Sekarang ini, kalau disuruh memilih antara membaca buku dan menonton film atau TV series, saya dengan mudahnya memilih media visual. Mungkin karena kemudahan menerima pesan yang disampaikan. Hal ini nggak lepas dengan kecintaan saya di bidang sinema dan hobi menonton bioskop. Saya bahkan pernah punya blog khusus tentang review film yang selalu saya isi menonton film atau TV series. Kalau dibaca lagi mungkin isinya biasa saja, tapi saya senang sekali kalau ada orang lain yang ikut menonton film-nya melalui rekomendasi tulisan saya. Saya bahkan lebih memilih untuk menargetkan berapa banyak film yang saya tonton di bioskop dibanding berapa banyak buku yang harus saya selesaikan (dewa literatur, tolong ampuni saya). Tapi beberapa tahun ke belakang saya jarang menonton film di bioskop. Frekuensi datang ke bioskop pun berkurang menjadi hitungan jari dalam kurun 2-3 bulan karena memang nggak punya budget berlebih untuk menonton. Sedih sih, tapi saya jadi lebih selektif memilih film apa yang pantas ditonton di bioskop (dan mana yang cepat muncul di Layarkaca21, haha).
***
Beberapa waktu yang lalu, saya menonton Cars 3 di bioskop. Saya sendiri selalu berusaha menonton film PIXAR di bioskop karena punya keterikatan pribadi dengan film-film animasi PIXAR. Saya kembali nggak berekspektasi karena Cars adalah film franchise PIXAR yang menurut saya paling lemah dan nggak terlalu saya sukai. Tapi kemudian, di sepanjang film saya menangis karena isu yang diangkatnya.
Sepertinya saya sudah terlalu banyak menonton film PIXAR sehingga saya tahu bagaimana alur film akan berakhir di tengah film. Alur ceritanya sendiri tidak terlalu istimewa tapi sangat pas untuk dinikmati. Pada akhirnya, saya tetap dibuat terharu oleh momen-momen kecil yang sarat makna di sepanjang film.
Bagi penonton muda yang menonton film ini, mungkin Cars 3 hanya sekedar hiburan yang menarik. I mean, Lightning McQueen has everything you asked for being a successful money maker. Mobil racing berwarna merah (kids always in love with red!) dengan stiker yang mengkilat dan facial expressions yang lucu. Ketika Cars pertama keluar saya beranggapan bahwa film ini cuma ditargetkan untuk menjual merchandise, begitupun ketika sekuelnya Cars 2 keluar.
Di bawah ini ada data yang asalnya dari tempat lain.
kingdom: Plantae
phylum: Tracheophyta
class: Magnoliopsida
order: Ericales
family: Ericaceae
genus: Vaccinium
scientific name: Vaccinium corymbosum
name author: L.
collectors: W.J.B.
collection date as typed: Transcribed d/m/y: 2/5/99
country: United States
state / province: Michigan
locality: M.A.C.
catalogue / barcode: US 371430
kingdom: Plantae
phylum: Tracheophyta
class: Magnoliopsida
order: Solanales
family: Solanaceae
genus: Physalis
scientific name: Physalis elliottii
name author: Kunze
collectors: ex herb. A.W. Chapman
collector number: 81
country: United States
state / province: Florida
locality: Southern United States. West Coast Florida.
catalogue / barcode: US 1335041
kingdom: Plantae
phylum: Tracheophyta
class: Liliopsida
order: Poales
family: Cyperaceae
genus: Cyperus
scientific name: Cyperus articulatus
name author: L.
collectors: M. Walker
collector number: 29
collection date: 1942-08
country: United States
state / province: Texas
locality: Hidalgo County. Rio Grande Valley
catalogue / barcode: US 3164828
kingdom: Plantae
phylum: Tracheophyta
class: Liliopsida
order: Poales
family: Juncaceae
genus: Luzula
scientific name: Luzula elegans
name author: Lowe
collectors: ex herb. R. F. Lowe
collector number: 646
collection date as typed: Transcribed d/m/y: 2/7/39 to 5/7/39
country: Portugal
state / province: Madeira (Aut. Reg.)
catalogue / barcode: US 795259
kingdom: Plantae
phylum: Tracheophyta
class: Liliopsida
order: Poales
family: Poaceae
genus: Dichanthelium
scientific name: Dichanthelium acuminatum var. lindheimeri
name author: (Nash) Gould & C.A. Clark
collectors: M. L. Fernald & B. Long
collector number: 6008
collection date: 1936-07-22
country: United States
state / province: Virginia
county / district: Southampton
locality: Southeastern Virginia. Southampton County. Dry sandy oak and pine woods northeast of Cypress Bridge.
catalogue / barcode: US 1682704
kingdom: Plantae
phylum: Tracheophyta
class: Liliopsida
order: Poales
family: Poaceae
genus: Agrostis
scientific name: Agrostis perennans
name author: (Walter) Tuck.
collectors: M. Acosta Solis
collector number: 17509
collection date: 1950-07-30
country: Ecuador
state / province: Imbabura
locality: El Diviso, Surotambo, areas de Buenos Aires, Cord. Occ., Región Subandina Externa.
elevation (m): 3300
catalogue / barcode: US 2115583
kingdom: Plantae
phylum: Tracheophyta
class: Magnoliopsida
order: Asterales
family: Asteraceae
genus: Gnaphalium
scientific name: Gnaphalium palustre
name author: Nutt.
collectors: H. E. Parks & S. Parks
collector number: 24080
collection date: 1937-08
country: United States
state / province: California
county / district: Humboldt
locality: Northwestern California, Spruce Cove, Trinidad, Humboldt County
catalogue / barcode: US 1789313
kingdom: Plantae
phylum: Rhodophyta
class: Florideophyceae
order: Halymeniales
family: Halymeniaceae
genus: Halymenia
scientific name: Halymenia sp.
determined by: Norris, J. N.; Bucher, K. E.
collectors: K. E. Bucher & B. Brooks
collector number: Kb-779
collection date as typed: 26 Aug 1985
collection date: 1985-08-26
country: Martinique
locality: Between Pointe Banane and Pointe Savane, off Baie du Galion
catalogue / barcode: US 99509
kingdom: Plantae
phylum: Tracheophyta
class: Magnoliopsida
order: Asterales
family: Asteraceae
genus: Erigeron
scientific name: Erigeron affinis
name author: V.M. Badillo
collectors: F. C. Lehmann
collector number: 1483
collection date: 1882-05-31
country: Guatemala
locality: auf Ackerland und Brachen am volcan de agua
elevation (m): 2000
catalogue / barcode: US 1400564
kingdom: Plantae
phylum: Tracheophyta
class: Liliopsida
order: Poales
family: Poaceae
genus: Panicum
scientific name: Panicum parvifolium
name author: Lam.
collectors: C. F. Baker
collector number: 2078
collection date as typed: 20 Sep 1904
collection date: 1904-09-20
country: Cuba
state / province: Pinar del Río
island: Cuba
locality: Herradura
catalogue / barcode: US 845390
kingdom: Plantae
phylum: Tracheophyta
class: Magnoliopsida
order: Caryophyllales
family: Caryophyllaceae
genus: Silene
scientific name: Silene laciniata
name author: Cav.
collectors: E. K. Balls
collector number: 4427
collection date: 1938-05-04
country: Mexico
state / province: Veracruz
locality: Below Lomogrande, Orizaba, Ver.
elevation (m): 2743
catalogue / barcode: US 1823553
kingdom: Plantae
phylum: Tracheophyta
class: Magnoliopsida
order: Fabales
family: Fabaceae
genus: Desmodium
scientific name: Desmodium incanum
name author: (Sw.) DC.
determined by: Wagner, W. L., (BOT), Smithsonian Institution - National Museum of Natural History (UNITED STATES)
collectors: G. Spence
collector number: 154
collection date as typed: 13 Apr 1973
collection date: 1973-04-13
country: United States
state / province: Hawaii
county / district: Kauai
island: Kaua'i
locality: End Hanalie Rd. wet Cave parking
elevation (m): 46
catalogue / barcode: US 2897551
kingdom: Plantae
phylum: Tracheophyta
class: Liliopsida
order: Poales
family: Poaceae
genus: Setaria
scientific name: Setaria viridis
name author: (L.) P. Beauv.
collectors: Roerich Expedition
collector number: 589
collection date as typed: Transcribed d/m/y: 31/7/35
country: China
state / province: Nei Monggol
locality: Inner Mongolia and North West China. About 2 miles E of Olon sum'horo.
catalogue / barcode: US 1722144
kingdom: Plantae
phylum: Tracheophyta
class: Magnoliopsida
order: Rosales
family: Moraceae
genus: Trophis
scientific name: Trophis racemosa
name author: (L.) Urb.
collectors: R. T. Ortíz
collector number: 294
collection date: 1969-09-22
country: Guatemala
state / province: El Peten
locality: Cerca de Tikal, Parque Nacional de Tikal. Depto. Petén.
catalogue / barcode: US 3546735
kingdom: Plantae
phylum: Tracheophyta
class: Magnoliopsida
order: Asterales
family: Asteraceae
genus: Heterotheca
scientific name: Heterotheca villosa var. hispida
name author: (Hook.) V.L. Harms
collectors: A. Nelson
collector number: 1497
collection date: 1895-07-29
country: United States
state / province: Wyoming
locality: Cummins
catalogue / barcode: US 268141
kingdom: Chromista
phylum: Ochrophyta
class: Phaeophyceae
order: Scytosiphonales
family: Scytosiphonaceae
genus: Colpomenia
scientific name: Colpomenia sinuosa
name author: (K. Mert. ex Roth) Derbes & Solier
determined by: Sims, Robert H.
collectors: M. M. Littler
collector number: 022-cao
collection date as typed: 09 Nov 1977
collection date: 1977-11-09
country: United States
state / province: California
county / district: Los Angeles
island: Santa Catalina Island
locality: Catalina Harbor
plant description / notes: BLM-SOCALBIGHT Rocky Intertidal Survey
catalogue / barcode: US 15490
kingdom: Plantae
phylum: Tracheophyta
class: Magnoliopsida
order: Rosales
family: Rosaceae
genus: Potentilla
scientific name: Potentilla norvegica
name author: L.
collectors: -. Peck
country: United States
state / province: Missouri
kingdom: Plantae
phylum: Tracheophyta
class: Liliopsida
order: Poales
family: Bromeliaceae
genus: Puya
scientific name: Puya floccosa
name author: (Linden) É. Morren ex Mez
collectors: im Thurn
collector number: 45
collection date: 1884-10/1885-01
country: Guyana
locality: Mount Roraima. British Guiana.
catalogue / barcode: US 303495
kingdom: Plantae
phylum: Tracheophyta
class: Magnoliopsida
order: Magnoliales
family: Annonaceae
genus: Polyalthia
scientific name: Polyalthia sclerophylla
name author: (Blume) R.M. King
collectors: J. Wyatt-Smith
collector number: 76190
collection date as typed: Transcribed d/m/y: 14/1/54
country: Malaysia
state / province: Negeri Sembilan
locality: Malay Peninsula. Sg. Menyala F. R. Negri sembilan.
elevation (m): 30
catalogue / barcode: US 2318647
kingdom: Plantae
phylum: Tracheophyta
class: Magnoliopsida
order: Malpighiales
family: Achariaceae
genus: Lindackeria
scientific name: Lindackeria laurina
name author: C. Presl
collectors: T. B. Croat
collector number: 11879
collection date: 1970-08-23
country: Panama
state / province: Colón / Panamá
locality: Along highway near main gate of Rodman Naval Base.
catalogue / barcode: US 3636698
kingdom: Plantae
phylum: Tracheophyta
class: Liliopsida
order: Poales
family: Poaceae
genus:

Tapi hal ini malah digambarkan dengan jenaka di dalam film ketika sponsor baru McQueen mengusulkan agar dirinya berhenti balapan dan menjadi sebuah brand yang menjual banyak produk dan merchandise (ha!).
McQueen tidak lagi ada di pusat perhatian, sehingga saya lebih bersimpati kepadanya dibanding di dua film sebelumnya. Lightning McQueen mewakili perasaan banyak orang di zaman yang sangat cepat berubah ini. Di antara gerusan ekonomi dan perkembangan teknologi yang deras, nggak jarang banyak orang yang lebih muda yang akan lebih pintar, sukses, dan bahkan mewawancarai kamu di salah satu interview kerja. Nggak berarti bahwa kita harus rendah diri atapun berada di posisi oposisi karena benar adanya bahwa the very constant thing in life is change. Nggak selamanya kita akan selalu ada di bawah spotlight, makanya kita harus tahu kapan menempatkan diri di setiap jenjang kehidupan. Pernyataan ini digambarkan di awal film ketika McQueen meyakinkan dirinya dengan mantra favoritnya, “I am speed“, tapi malah mempertanyakan apakah dirinya memang benar meyakini kata-katanya tersebut.
Di akhir triloginya, Lightning McQueen dan Cars 3 tidak kehilangan dirinya, ia justru berhasil menyingkirkan egonya dan meninggalkan hal yang paling penting untuk generasinya, legacy.